Ketiga, dalam hal kemiskinan, nelayan dan masyarakat pesisir belum menjadi target utama desain kebijakan antikemiskinan. Ukurannya, belum tersedianya data kemiskinan nelayan, lemahnya antisipasi terhadap kenaikan harga bahan bakar minyak 2005 dan 2008 sehingga nelayan menjadi korbannya. Juga tidak dipertimbangkannya sektor kelautan dan perikanan (KP) dalam desain Kredit Usaha Rakyat (KUR). Sistem KUR justru menjauhkan akses nelayan dan masyarakat pesisir dari pemodalan. PNPM pun belum menjangkau semua kota/kabupaten pesisir. Keempat, dalam bidang lingkungan, isu pemanasan global seolah hanya milik sektor kehutanan. Padahal serapan karbon oleh fitoplankton mencapai 40-50 miliar ton karbon per tahun, dan hampir sama dengan tumbuhan sekitar 52 miliar ton. Kelima, dalam pertumbuhan ekonomi, sektor kelautan, yang terdiri atas perikanan, transportasi laut, pertambangan, wisata bahari, dan sebagainya, juga belum diprioritaskan. Industri pengolahan ikan belum maksimal dan hanya beroperasi dengan 45 persen kapasitas terpasang. Sekitar 40 persen lalu lintas perdagangan internasional melewati laut Indonesia, dan kita belum mampu menangkap peluang ini untuk mendongkrak pertumbuhan. Terakhir, stimulus fiskal Rp 73 triliun bias ke perkotaan, dan alokasi untuk pesisir kurang dari Rp 1 triliun. Padahal pulau-pulau kecil sangat butuh sentuhan infrastruktur.

▶ **Soal A**
Bisakah Anda menyalin ulang bagian catatan yang diawali baris berisi "Textilpflege in Kempten" dan diakhiri baris berisi "Ort in Kempten (Allgäu) ab.", dengan mengganti "Angebot" menjadi "Offerte" tanpa mengubah hal lain?

(Entri set data)
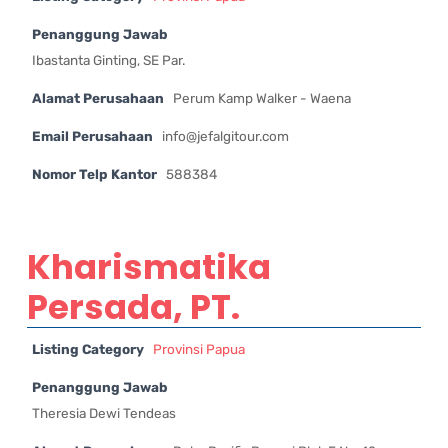
Penanggung Jawab
Ibastanta Ginting, SE Par.
Alamat Perusahaan
Perum Kamp Walker - Waena
Email Perusahaan
info@jefalgitour.com
Nomor Telp Kantor
588384
Kharismatika
Persada, PT.
Listing Category
Provinsi Papua
Penanggung Jawab
Theresia Dewi Tendeas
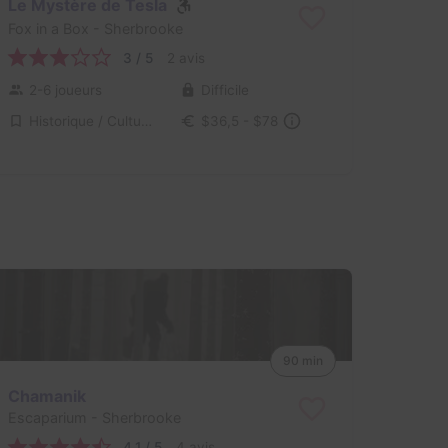
Le Mystère de Tesla
Fox in a Box
- Sherbrooke
3 / 5
2 avis
2-6 joueurs
Difficile
Historique / Culturel
$36,5 - $78
90 min
Chamanik
Escaparium
- Sherbrooke
4,1 / 5
4 avis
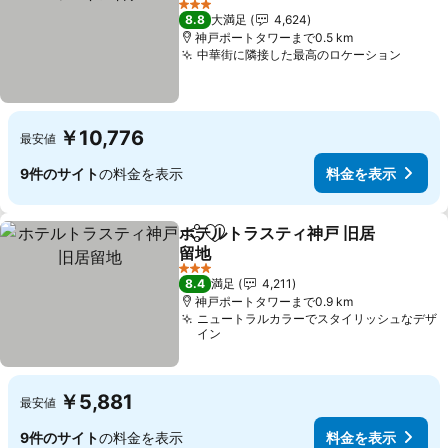
3 ホテルのランク
8.8
大満足
4,624
神戸ポートタワーまで0.5 km
中華街に隣接した最高のロケーション
￥10,776
最安値
9件のサイト
の料金を表示
料金を表示
ホテルトラスティ神戸 旧居
シェア
お気に入りに追加
留地
3 ホテルのランク
8.4
満足
4,211
神戸ポートタワーまで0.9 km
ニュートラルカラーでスタイリッシュなデザ
イン
￥5,881
最安値
9件のサイト
の料金を表示
料金を表示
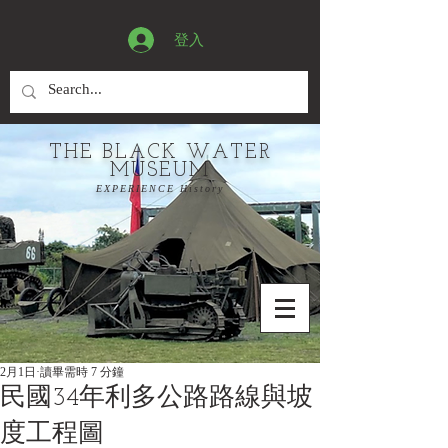
登入
THE BLACK WATER
MUSEUM
EXPERIENCE History
2月1日
讀畢需時 7 分鐘
民國34年利多公路路線與坡
度工程圖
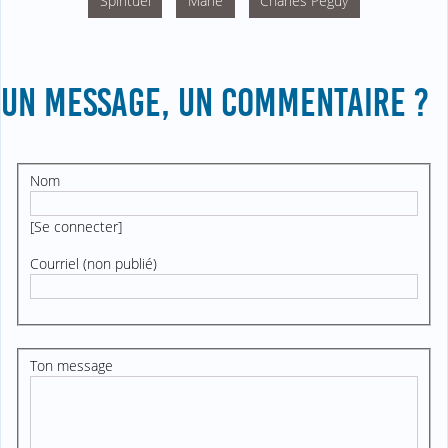
Spirituel
Marie
Charles Péguy
UN MESSAGE, UN COMMENTAIRE ?
Nom
[
Se connecter
]
Courriel (non publié)
Ton message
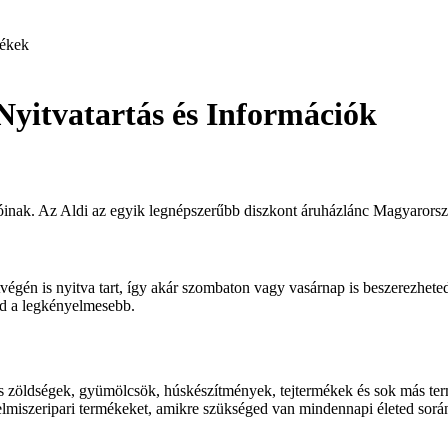
ékek
Nyitvatartás és Információk
lóinak. Az Aldi az egyik legnépszerűbb diszkont áruházlánc Magyarorszá
tvégén is nyitva tart, így akár szombaton vagy vasárnap is beszerezhet
ked a legkényelmesebb.
iss zöldségek, gyümölcsök, húskészítmények, tejtermékek és sok más te
 élelmiszeripari termékeket, amikre szükséged van mindennapi életed sorá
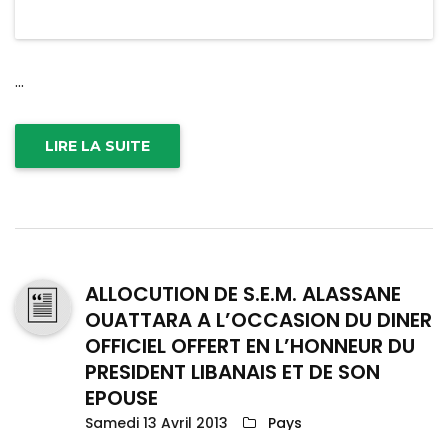
...
LIRE LA SUITE
ALLOCUTION DE S.E.M. ALASSANE
OUATTARA A L’OCCASION DU DINER
OFFICIEL OFFERT EN L’HONNEUR DU
PRESIDENT LIBANAIS ET DE SON
EPOUSE
Samedi 13 Avril 2013
Pays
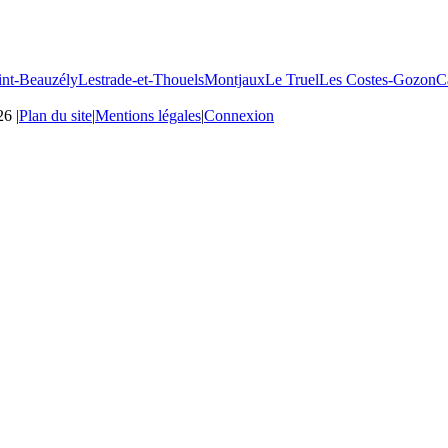
int-Beauzély
Lestrade-et-Thouels
Montjaux
Le Truel
Les Costes-Gozon
C
26
|
Plan du site
|
Mentions légales
|
Connexion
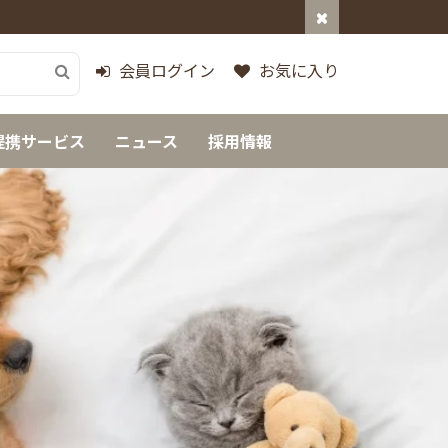
会員ログイン
お気に入り
提携サービス
ニュース
採用情報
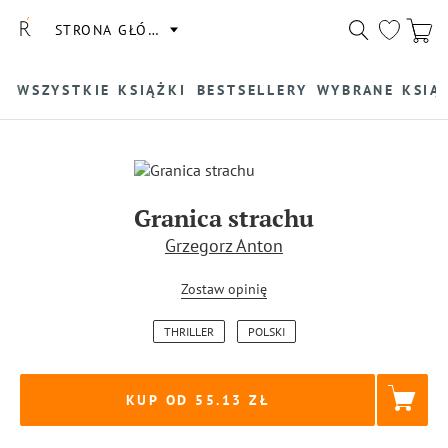
STRONA GŁÓWNA
WSZYSTKIE KSIĄŻKI
BESTSELLERY
WYBRANE KSIĄ
Granica strachu
Grzegorz Anton
Zostaw opinię
THRILLER
POLSKI
KUP OD 55.13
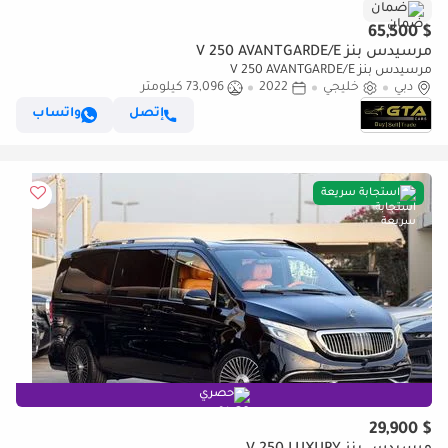
ضمان
$ 65,500
مرسيدس بنز V 250 AVANTGARDE/E
مرسيدس بنز V 250 AVANTGARDE/E
دبي
خليجي
2022
73,096 كيلومتر
إتصل
واتساب
استجابة سريعة
حصري
$ 29,900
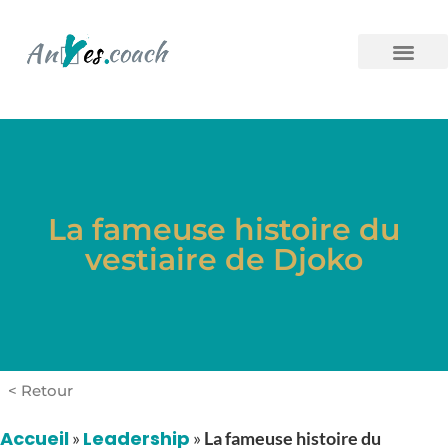
La fameuse histoire du
vestiaire de Djoko
< Retour
Accueil
Leadership
»
»
La fameuse histoire du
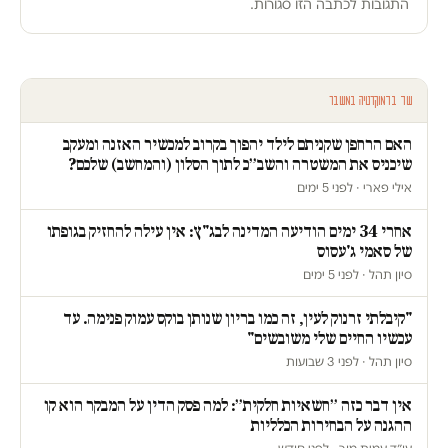
התגובות לכתבה הזו סגורות.
עוד בדמוקרטיה במשבר
האם הרחפן שקניתם לילד יהפוך בקרוב למכשיר האזנה ומעקב
שיכניס את המשטרה והשב״כ לתוך הסלון (והמחשב) שלכם?
אילי פארי · לפני 5 ימים
אחרי 34 ימים הודיעה המדינה לבג"ץ: אין עילה להחזיק בגופתו
של סאמי ג'עסוס
סיון תהל · לפני 5 ימים
"קיבלתי זרנוק לעין, זה כמו בריון שנותן בוקס עמוק פנימה. עד
עכשיו החיים שלי משובשים"
סיון תהל · לפני 3 שבועות
אין דבר כזה ״חשאיות חלקית״: למה פסק הדין על המבקר הוא קו
ההגנה על הבחירות הכלליות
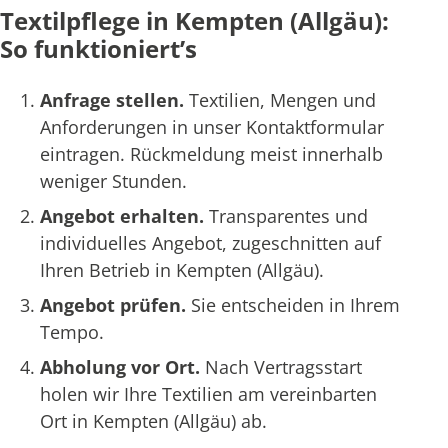
Textilpflege in Kempten (Allgäu):
So funktioniert’s
Anfrage stellen.
Textilien, Mengen und
Anforderungen in unser Kontaktformular
eintragen. Rückmeldung meist innerhalb
weniger Stunden.
Angebot erhalten.
Transparentes und
individuelles Angebot, zugeschnitten auf
Ihren Betrieb in Kempten (Allgäu).
Angebot prüfen.
Sie entscheiden in Ihrem
Tempo.
Abholung vor Ort.
Nach Vertragsstart
holen wir Ihre Textilien am vereinbarten
Ort in Kempten (Allgäu) ab.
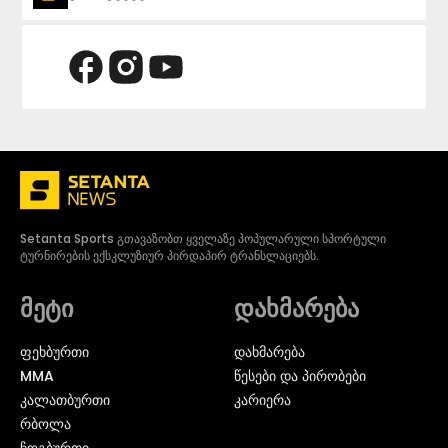
Setanta Sports გთავაზობთ ყველაზე პოპულარული სპორტული
ტურნირების ექსკლუზიურ პირდაპირ ტრანსლაციებს.
მეტი
დახმარება
ᲤᲔᲮᲑᲣᲠᲗᲘ
დახმარება
MMA
წესები და პირობები
ᲙᲐᲚᲐᲗᲑᲣᲠᲗᲘ
კარიერა
ᲠᲑᲝᲚᲐ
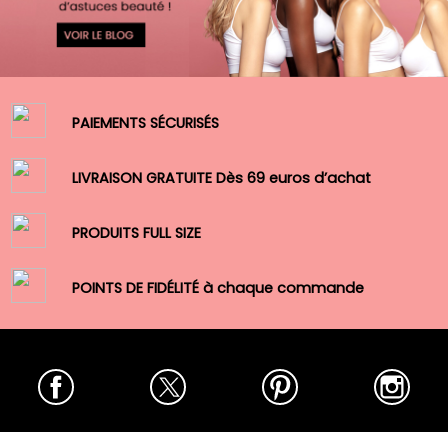
PAIEMENTS SÉCURISÉS
LIVRAISON GRATUITE Dès 69 euros d’achat
PRODUITS FULL SIZE
POINTS DE FIDÉLITÉ à chaque commande
Facebook
Twitter
Pinterest
Insta
MY BEAUTY FACTORY

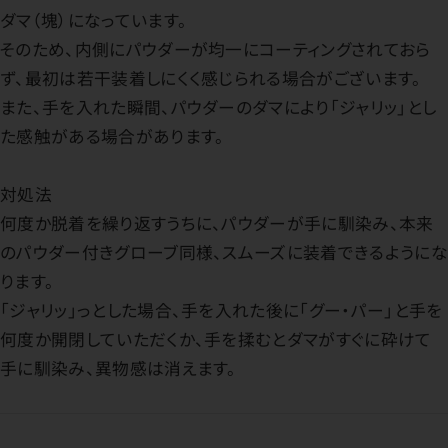
ダマ（塊）になっています。
そのため、内側にパウダーが均一にコーティングされておら
ず、最初は若干装着しにくく感じられる場合がございます。
また、手を入れた瞬間、パウダーのダマにより「ジャリッ」とし
た感触がある場合があります。
対処法
何度か脱着を繰り返すうちに、パウダーが手に馴染み、本来
のパウダー付きグローブ同様、スムーズに装着できるようにな
ります。
「ジャリッ」っとした場合、手を入れた後に「グー・パー」と手を
何度か開閉していただくか、手を揉むとダマがすぐに砕けて
手に馴染み、異物感は消えます。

▶ **Soal B**
Bisakah Anda mengutip utuh teks bacaan tentang nelayan dan masyarakat pesisir itu, tanpa mengubah satu kata pun?

▶ **Jawaban A**
Textilpflege in Kempten (Allgäu):
So funktioniert’s
Anfrage stellen.
Textilien, Mengen und
Anforderungen in unser Kontaktformular
eintragen. Rückmeldung meist innerhalb
weniger Stunden.
Offerte erhalten.
Transparentes und
individuelles Offerte, zugeschnitten auf
Ihren Betrieb in Kempten (Allgäu).
Offerte prüfen.
Sie entscheiden in Ihrem
Tempo.
Abholung vor Ort.
Nach Vertragsstart
holen wir Ihre Textilien am vereinbarten
Ort in Kempten (Allgäu) ab.

▶ **Jawaban B**
Ketiga, dalam hal kemiskinan, nelayan dan masyarakat pesisir belum menjadi target utama desain kebijakan antikemiskinan. Ukurannya, belum tersedianya data kemiskinan nelayan, lemahnya antisipasi terhadap kenaikan harga bahan bakar minyak 2005 dan 2008 sehingga nelayan menjadi korbannya. Juga tidak dipertimbangkannya sektor kelautan dan perikanan (KP) dalam desain Kredit Usaha Rakyat (KUR). Sistem KUR justru menjauhkan akses nelayan dan masyarakat pesisir dari pemodalan. PNPM pun belum menjangkau semua kota/kabupaten pesisir. Keempat, dalam bidang lingkungan, isu pemanasan global seolah hanya milik sektor kehutanan. Padahal serapan karbon oleh fitoplankton mencapai 40-50 miliar ton karbon per tahun, dan hampir sama dengan tumbuhan sekitar 52 miliar ton. Kelima, dalam pertumbuhan ekonomi, sektor kelautan, yang terdiri atas perikanan, transportasi laut, pertambangan, wisata bahari, dan sebagainya, juga belum diprioritaskan. Industri pengolahan ikan belum maksimal dan hanya beroperasi dengan 45 persen kapasitas terpasang. Sekitar 40 persen lalu lintas perdagangan internasional melewati laut Indonesia, dan kita belum mampu menangkap peluang ini untuk mendongkrak pertumbuhan. Terakhir, stimulus fiskal Rp 73 triliun bias ke perkotaan, dan alokasi untuk pesisir kurang dari Rp 1 triliun. Padahal pulau-pulau kecil sangat butuh sentuhan infrastruktur.